C'est un plaisir de vous avoir avec nous, sénateur Martin. Je crois que c'est la première fois que vous assistez à une séance du comité, et j'espère que vous allez apprécier le débat. Je sais que nous traitons de sujets chers aux Britanno- Colombiens.

Je souhaite en particulier la bienvenue à nos invités. Nous recevons Timothy M. Egan, président de l'Association canadienne du gaz, et Arunas Pleckaitis, vice-président, Développement commercial et Stratégie client, d'Enbridge Gas Distribution.

Avant de devenir président et chef de la direction de l'Association canadienne du gaz, M. Egan était président du High Park Group, entreprise-conseil en matière d'affaires publiques qui se spécialise principalement dans des questions liées à la réglementation et aux politiques touchant l'industrie canadienne, en particulier les secteurs des ressources naturelles et du transport.

M. Egan jouit d'une très bonne réputation dans l'industrie de l'énergie et le milieu des intervenants; c'est qu'il a beaucoup travaillé dans le domaine des communications et des politiques publiques touchant le secteur de l'énergie, travail qui constitue depuis longtemps l'une des activités fondamentales du High Park Group.

M. Pleckaitis, vice-président, Développement commercial et stratégie client d'Enbridge, est à ce titre responsable du développement commercial, de la planification stratégique, du marketing et des ventes, de la gestion de la demande et du service à la clientèle. Il s'occupe également de tous les aspects de la stratégie client de l'entreprise, y compris le développement de son nouveau système d'information sur les clients.

Messieurs, je sais que vous allez présenter de concert un exposé et un diaporama. Cela nous fait grand plaisir. Comme je l'ai dit plus tôt, nous allons commencer par votre exposé puis nous vous poserons des questions.

Ensuite, la réunion publique prendra fin, et les membres du comité se réuniront à huis clos pour 5 à 10 minutes.

Veuillez commencer.

Timothy M. Egan, président et chef de la direction, Association canadienne du gaz : Merci beaucoup, mesdames et messieurs les sénateurs, de nous accueillir ici ce matin. J'ai discuté cet automne avec un de vos collègues, qui n'est pas présent aujourd'hui, le sénateur McCoy. C'est cette conversation qui nous a amenés à témoigner aujourd'hui.

☆ ☆ ☆ ☆

Consigne A:
Répondez aux questions suivantes d'après l'extrait de la séance du comité :
(i) De quelle association Timothy M. Egan est-il président ?
(ii) Pendant combien de temps les membres du comité se réuniront-ils à huis clos ?
(iii) Avec quel sénateur M. Egan dit-il avoir discuté cet automne ?
Consigne B: Reproduisez à l'identique le passage des enregistrements qui va de la ligne contenant "collector number: 17094" jusqu'à la fin des enregistrements, bornes comprises.
Le texte et les enregistrements n'ont pas la même origine.

☆ ☆ ☆ ☆

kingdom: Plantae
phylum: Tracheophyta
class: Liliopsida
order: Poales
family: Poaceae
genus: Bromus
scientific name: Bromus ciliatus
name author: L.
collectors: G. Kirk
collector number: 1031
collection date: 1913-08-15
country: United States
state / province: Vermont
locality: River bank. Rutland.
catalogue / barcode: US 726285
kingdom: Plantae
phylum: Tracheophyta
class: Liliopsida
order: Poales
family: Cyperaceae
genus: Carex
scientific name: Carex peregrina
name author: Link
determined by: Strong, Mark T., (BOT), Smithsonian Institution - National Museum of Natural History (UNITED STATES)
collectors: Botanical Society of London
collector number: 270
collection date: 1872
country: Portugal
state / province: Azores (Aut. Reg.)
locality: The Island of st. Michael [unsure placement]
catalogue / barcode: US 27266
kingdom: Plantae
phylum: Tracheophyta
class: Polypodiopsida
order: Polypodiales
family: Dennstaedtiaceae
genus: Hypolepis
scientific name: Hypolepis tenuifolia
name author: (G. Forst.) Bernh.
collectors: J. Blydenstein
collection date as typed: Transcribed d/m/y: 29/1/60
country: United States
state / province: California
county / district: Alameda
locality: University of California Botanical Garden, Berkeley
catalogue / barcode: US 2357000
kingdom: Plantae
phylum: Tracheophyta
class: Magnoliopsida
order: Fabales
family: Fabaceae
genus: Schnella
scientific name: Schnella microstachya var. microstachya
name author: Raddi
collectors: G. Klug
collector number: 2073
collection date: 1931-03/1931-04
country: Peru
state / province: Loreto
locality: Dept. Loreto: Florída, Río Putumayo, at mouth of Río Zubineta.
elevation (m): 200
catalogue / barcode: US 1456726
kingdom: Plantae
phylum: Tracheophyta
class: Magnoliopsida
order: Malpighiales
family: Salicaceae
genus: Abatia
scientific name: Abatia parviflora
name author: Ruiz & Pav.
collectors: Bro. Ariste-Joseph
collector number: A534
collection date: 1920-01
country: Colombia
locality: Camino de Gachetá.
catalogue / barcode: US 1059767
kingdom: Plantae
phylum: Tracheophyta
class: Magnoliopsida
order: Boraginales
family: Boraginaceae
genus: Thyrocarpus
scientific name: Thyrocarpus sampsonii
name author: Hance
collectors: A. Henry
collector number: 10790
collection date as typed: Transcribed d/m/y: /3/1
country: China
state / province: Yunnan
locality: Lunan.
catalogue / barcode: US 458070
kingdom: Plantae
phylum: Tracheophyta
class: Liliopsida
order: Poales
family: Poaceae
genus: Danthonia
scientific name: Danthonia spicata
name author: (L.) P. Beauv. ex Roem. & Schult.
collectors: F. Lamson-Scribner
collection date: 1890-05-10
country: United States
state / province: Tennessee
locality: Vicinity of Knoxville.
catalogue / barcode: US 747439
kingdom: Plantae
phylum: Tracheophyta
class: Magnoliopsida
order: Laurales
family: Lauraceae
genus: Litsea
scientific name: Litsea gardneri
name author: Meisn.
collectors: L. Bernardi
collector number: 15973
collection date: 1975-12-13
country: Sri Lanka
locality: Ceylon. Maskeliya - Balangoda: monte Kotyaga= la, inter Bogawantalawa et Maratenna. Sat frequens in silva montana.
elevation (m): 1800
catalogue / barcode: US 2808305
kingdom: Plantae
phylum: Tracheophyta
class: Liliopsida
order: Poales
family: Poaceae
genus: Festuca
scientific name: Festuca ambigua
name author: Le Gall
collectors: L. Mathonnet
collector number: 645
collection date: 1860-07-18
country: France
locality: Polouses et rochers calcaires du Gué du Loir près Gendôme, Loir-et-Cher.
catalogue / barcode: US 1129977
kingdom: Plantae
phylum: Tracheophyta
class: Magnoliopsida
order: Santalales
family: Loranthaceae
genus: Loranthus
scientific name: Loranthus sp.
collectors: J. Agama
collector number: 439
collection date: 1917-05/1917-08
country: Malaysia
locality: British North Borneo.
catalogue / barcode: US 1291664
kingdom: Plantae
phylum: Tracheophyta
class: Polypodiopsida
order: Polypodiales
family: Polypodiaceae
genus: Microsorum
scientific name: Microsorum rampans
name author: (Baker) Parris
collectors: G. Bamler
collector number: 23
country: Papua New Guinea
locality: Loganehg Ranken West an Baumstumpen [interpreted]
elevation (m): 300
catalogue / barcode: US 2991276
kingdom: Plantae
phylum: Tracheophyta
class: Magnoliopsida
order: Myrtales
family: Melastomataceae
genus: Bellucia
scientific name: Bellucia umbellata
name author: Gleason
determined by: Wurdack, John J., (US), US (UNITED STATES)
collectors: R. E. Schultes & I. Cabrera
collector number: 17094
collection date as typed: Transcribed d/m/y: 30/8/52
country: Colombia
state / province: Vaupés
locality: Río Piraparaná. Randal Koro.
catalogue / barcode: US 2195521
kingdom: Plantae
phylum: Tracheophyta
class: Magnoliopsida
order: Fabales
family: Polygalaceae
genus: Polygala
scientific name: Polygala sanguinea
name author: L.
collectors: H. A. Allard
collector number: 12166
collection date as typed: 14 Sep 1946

☆ ☆ ☆ ☆

Réponse rédigée A:
(i) L'Association canadienne du gaz.
(ii) De 5 à 10 minutes.
(iii) Le sénateur McCoy.

Réponse rédigée B:
collector number: 17094
collection date as typed: Transcribed d/m/y: 30/8/52
country: Colombia
state / province: Vaupés
locality: Río Piraparaná. Randal Koro.
catalogue / barcode: US 2195521
kingdom: Plantae
phylum: Tracheophyta
class: Magnoliopsida
order: Fabales
family: Polygalaceae
genus: Polygala
scientific name: Polygala sanguinea
name author: L.
collectors: H. A. Allard
collector number: 12166
collection date as typed: 14 Sep 1946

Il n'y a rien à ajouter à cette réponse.